One morning before school started I had plans to work on a bulletin board. I searched the building for the ladder, the one with the tall side bars and the wheels and side legs that often got stuck.
As I was pushing the ladder, there were times going down the hall that I had to push the ladder and other times I had to pull the ladder. It was a bit frustrating to say the least. I am also pretty sure there are people in my building with more expertise with this ladder, but no one was around to help, so I tried to figure it out myself. How I wished there was an expert around at that moment to give me advice. I was moving pretty quickly down the hall, pulling the ladder behind me with one hand. Feeling satisfied until the ladder stopped with a sudden halt. At that moment I could not pull the ladder any more, the only way to move it now was to push the ladder. And again, I found a rhythm this time pushing the ladder. I could see the bulletin board ahead, I was almost there. I was grateful for this sight ahead since I spent more time looking for the ladder and pushing or pulling it to the bulletin board than it might take me to decorate the bulletin board. Lost in this thought as I am pushing the ladder, I smack into the ladder when it stopped once more.
At that moment I could have become frustrated with this situation, but it occurred to me that instead I could appreciate this moment as a moment of understanding and growth. There was a metaphor here that I could learn from. Sometimes in life we can be pulled along, while other times we have to be pushed ahead.

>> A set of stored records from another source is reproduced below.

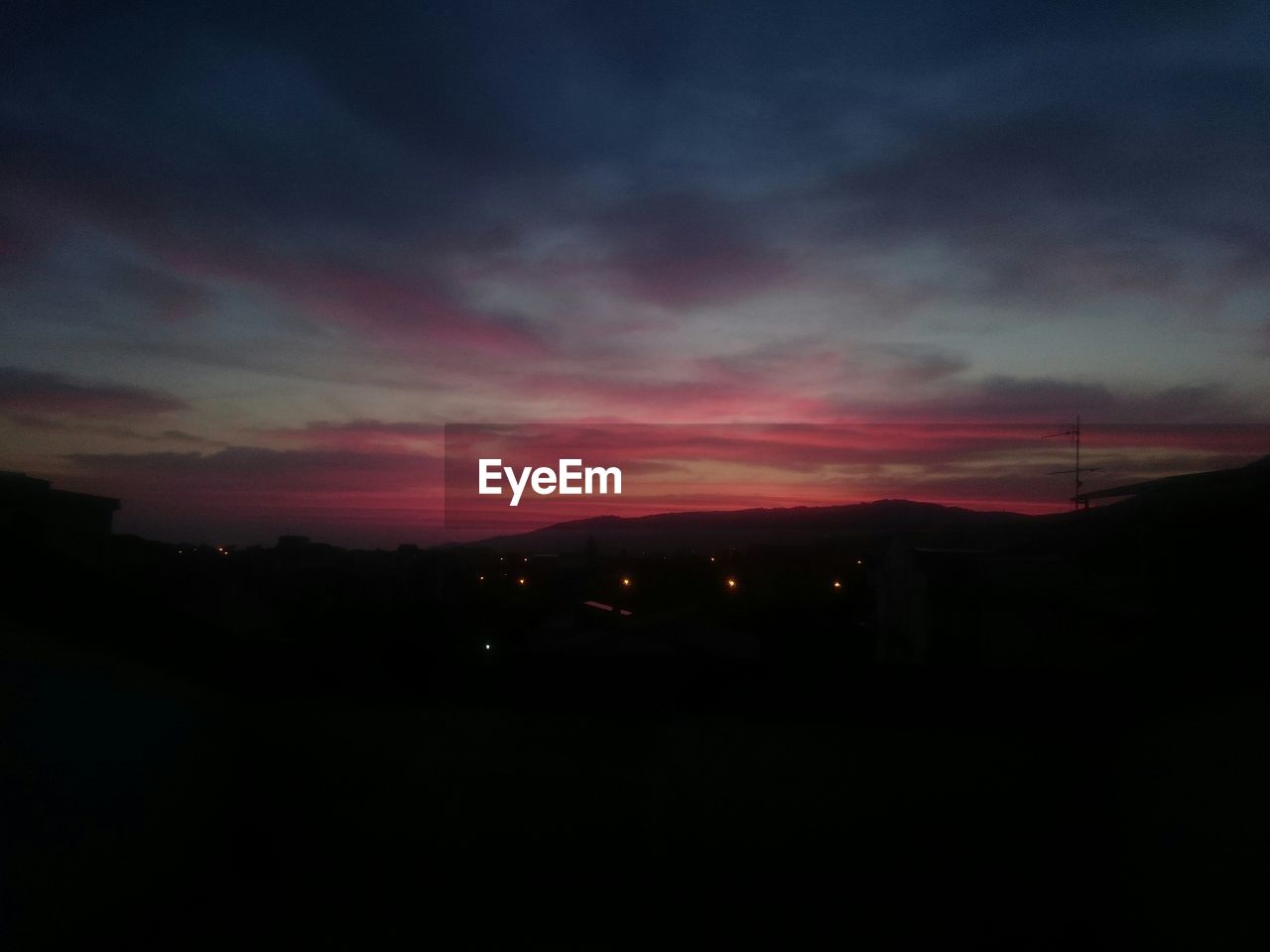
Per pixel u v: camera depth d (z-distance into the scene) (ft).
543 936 10.48
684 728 11.03
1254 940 8.11
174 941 10.28
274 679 11.91
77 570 11.12
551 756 11.18
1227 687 9.52
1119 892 9.61
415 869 11.05
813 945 10.17
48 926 9.10
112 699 10.43
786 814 10.56
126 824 10.24
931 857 10.16
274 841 11.35
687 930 10.40
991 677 10.94
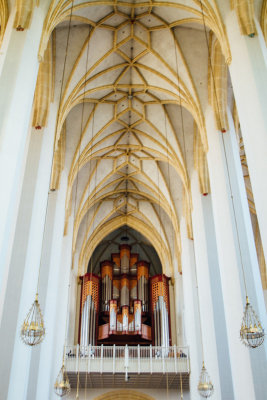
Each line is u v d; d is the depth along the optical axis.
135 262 28.44
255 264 11.87
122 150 22.27
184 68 16.09
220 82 14.81
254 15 11.11
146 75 17.97
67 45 15.05
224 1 12.05
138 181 24.22
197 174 18.25
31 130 13.92
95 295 25.86
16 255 11.48
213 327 14.80
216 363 14.19
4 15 11.07
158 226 26.45
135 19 15.82
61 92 15.45
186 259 20.48
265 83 10.08
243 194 13.10
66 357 18.92
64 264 19.70
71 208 21.27
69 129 18.89
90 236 26.31
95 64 16.61
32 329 9.45
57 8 12.31
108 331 24.47
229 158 13.69
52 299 15.20
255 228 21.52
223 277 12.52
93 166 22.39
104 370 18.89
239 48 11.01
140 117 20.08
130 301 26.62
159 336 24.20
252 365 10.34
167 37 16.08
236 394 11.15
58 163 17.66
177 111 19.14
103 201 25.58
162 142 20.53
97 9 14.86
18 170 9.14
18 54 10.03
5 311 10.73
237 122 15.12
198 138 18.34
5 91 9.41
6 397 9.81
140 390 21.97
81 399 21.64
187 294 19.81
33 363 13.43
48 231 16.03
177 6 14.34
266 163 9.20
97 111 19.31
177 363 19.06
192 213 18.31
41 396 13.50
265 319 10.96
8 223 8.66
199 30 15.49
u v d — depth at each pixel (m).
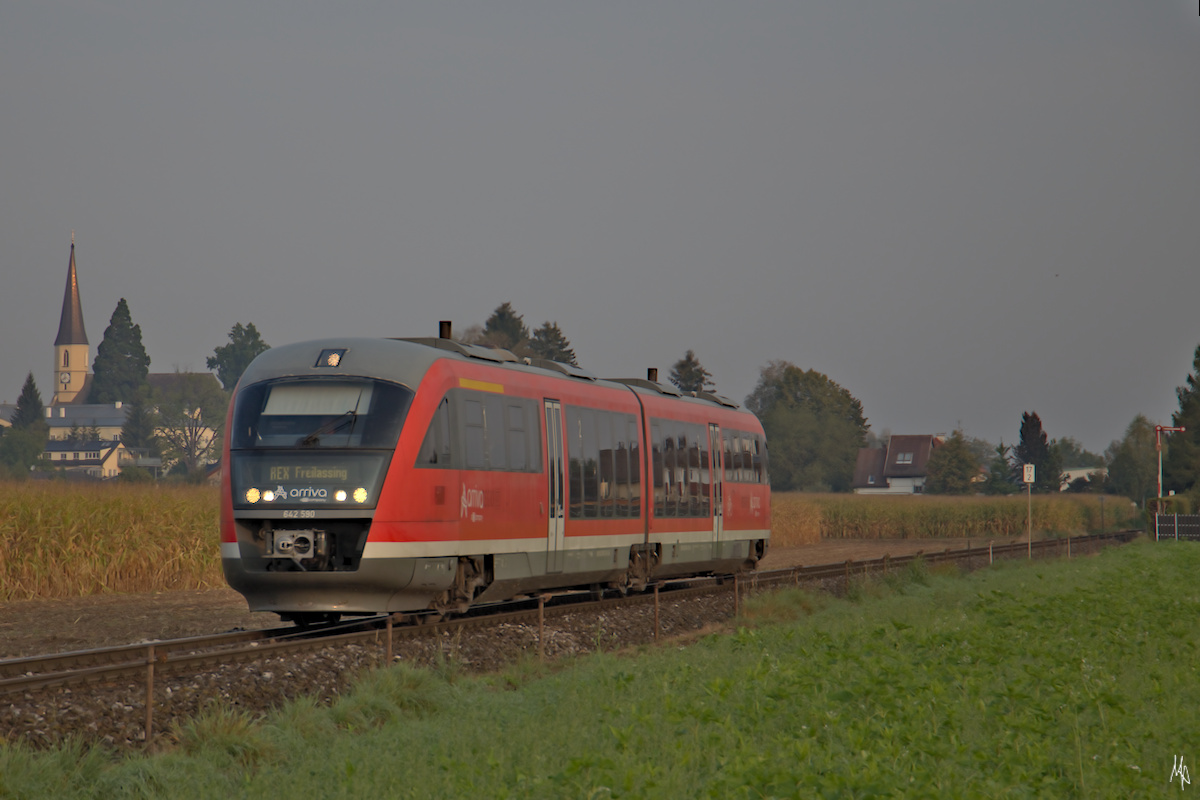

As educators it is easy to put the brakes on and stop when we are being pushed or pulled in a certain direction. Currently in education we are at a time that some find frustrating and trying, and others find to be exciting. There is so much information that is readily available to us and we can connect with experts from all over the world through the internet and various forms of social media. There are so many ways to think about a situation, just because it was always done this way, or it works for “me” does not mean this is right for students — the learners we proudly serve. What we may need at that time is either a gentle pull or a gentle push to bring us along.
This is something I will try to remember as I continue to work with adult and student learners. It seems that sometimes in order to grow we all need a gentle pull or push to bring us along.